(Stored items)

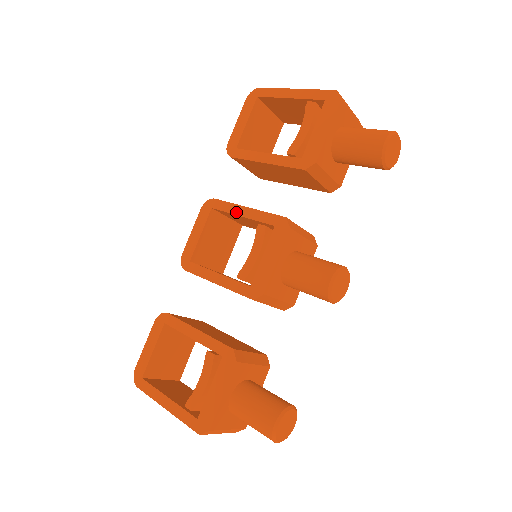
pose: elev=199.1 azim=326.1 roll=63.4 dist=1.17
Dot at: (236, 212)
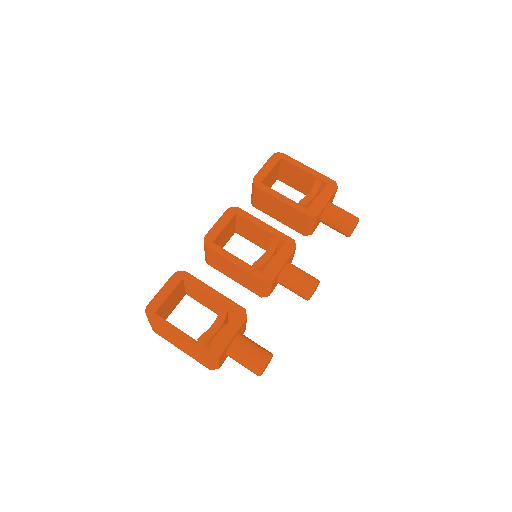
Dot at: (257, 223)
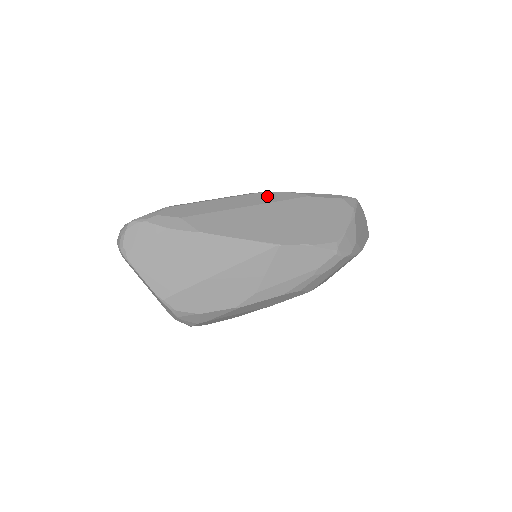
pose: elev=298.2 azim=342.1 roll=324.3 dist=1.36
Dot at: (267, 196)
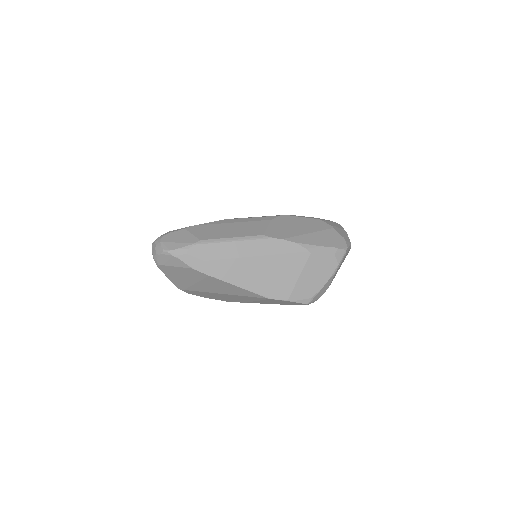
Dot at: (276, 245)
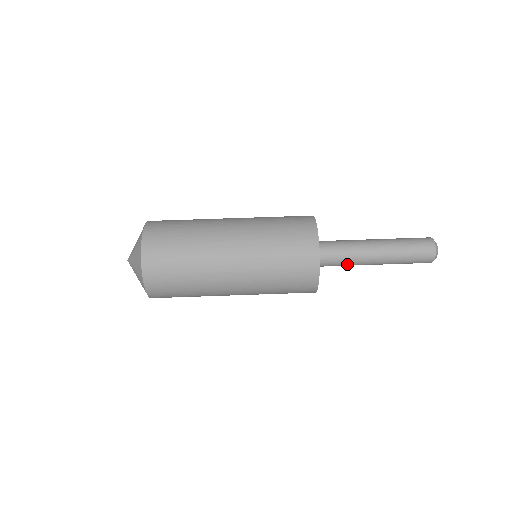
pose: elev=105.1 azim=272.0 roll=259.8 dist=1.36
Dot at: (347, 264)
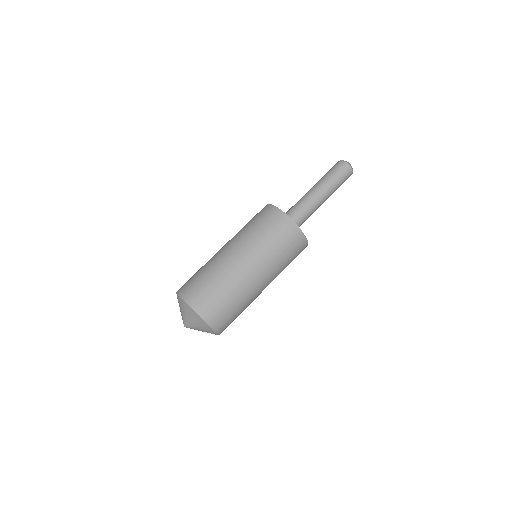
Dot at: (307, 210)
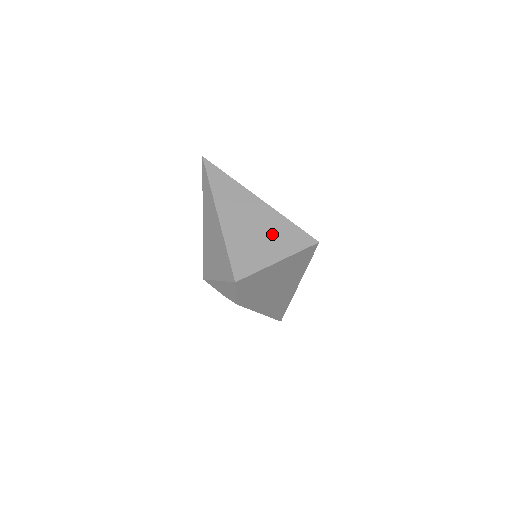
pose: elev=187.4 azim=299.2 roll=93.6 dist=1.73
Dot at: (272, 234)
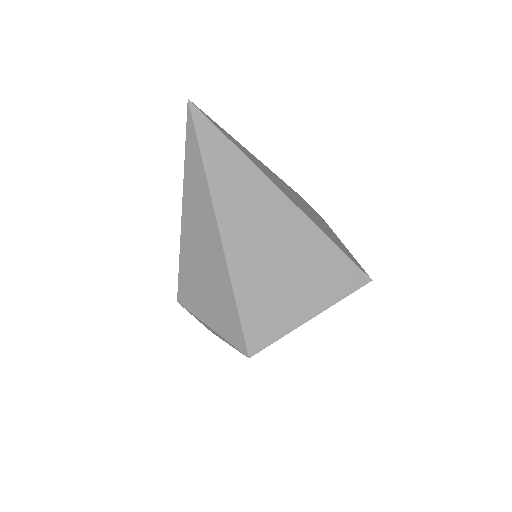
Dot at: (307, 270)
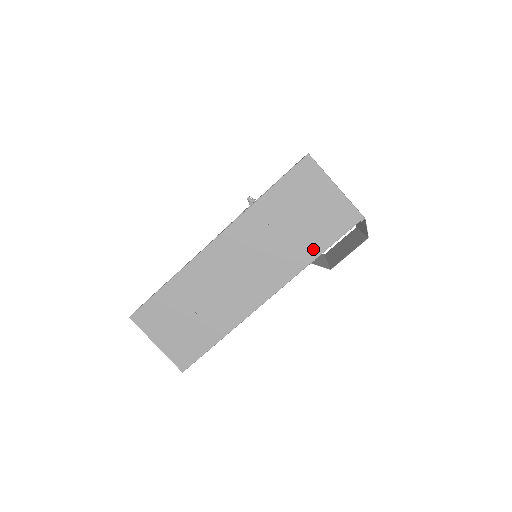
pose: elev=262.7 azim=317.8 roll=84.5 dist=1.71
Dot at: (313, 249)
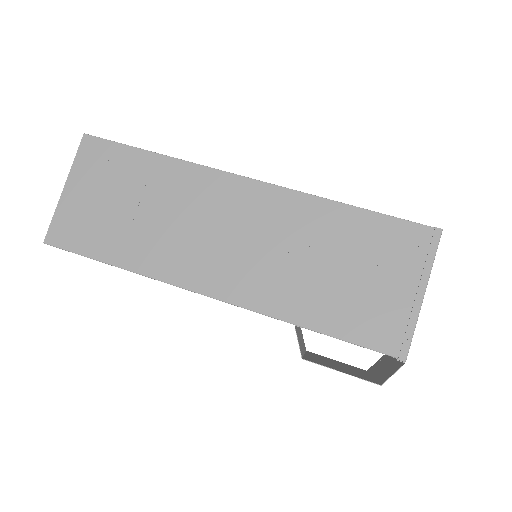
Dot at: (316, 316)
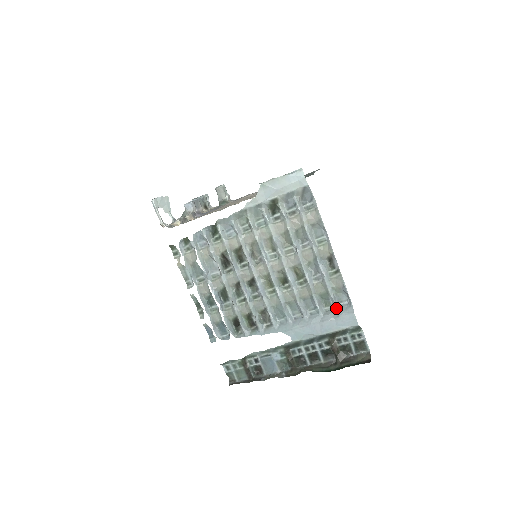
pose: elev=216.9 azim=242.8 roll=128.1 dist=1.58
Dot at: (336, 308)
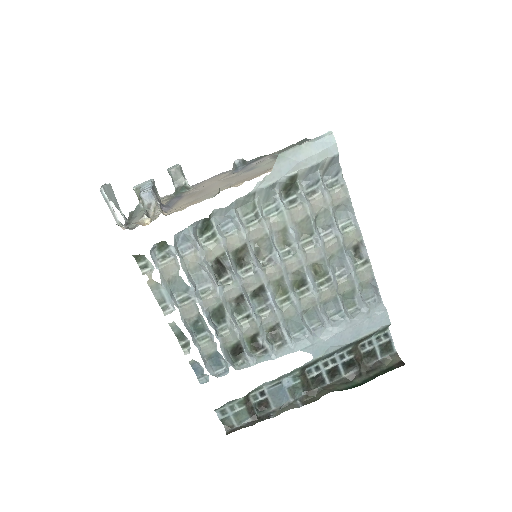
Dot at: (363, 308)
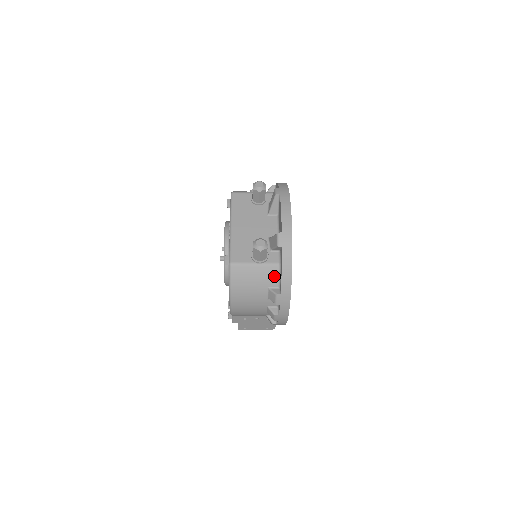
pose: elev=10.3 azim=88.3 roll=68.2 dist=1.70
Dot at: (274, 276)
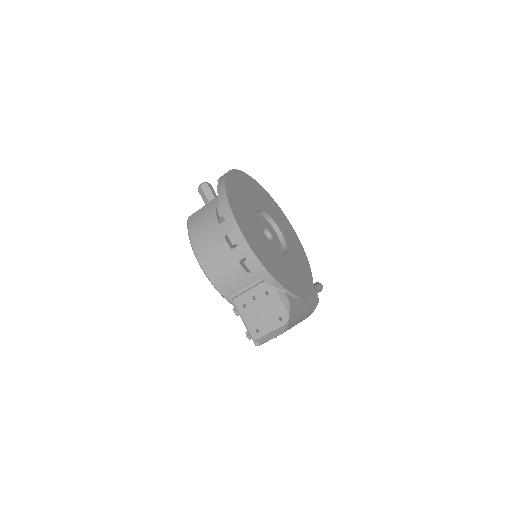
Dot at: occluded
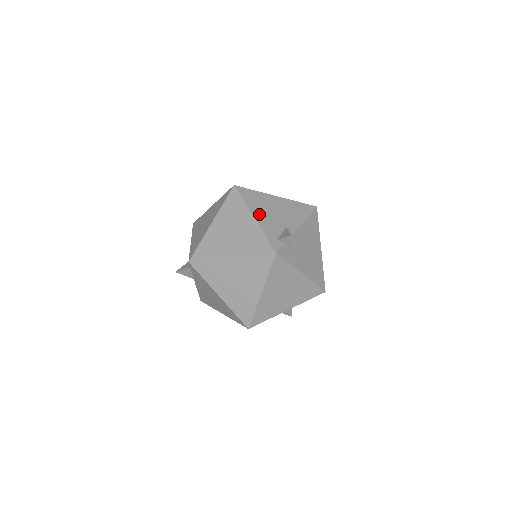
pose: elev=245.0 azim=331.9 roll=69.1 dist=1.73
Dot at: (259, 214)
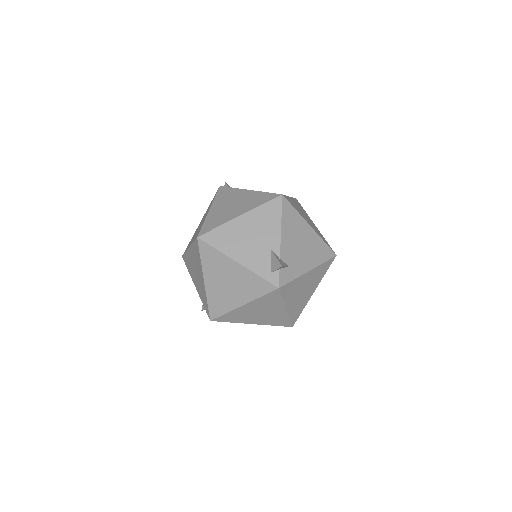
Dot at: (239, 254)
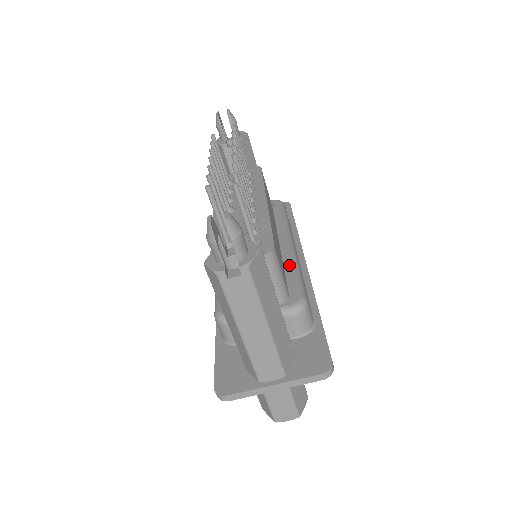
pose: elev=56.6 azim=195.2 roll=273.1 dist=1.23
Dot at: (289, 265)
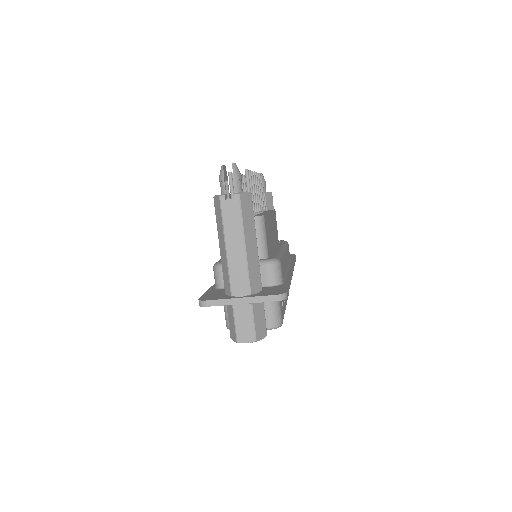
Dot at: (276, 252)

What is asked: Write out the listing again, switching every "pose" to "camera" and keeping everything else the same. Leave the pictures out of your answer.

The reply:
camera: elev=199.1 azim=326.1 roll=63.4 dist=1.17
Dot at: (236, 212)
Dot at: (257, 223)
camera: elev=298.2 azim=342.1 roll=324.3 dist=1.36
Dot at: (267, 196)
Dot at: (276, 245)
camera: elev=105.1 azim=272.0 roll=259.8 dist=1.36
Dot at: (347, 264)
Dot at: (307, 210)
camera: elev=187.4 azim=299.2 roll=93.6 dist=1.73
Dot at: (272, 234)
Dot at: (307, 270)
camera: elev=262.7 azim=317.8 roll=84.5 dist=1.71
Dot at: (313, 249)
Dot at: (316, 316)
camera: elev=216.9 azim=242.8 roll=128.1 dist=1.58
Dot at: (336, 308)
Dot at: (363, 308)
camera: elev=10.3 azim=88.3 roll=68.2 dist=1.70
Dot at: (274, 276)
Dot at: occluded
camera: elev=245.0 azim=331.9 roll=69.1 dist=1.73
Dot at: (259, 214)
Dot at: (239, 254)
camera: elev=56.6 azim=195.2 roll=273.1 dist=1.23
Dot at: (289, 265)
Dot at: (276, 252)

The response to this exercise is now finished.